### [How to complete this task]
Some lines in the data below hold the string "joten". Report how many, as a bare number.
*** Begin section ***
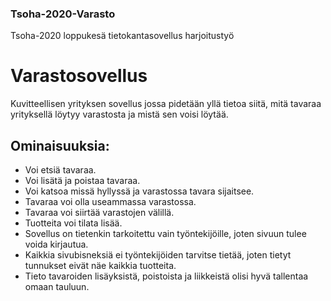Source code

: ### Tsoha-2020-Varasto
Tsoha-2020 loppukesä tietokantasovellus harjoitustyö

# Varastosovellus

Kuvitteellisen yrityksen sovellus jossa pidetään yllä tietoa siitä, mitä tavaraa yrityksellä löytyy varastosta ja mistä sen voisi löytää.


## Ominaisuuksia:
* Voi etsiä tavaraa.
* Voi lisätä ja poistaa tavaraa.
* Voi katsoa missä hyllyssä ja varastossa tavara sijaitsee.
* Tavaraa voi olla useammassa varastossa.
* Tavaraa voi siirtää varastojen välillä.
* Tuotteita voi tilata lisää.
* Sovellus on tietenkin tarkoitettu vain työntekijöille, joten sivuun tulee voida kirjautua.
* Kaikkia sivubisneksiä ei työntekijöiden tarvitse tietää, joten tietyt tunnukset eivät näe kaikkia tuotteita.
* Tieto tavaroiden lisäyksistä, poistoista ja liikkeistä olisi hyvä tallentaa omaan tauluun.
*** End section ***
### [Result of this exercise]
2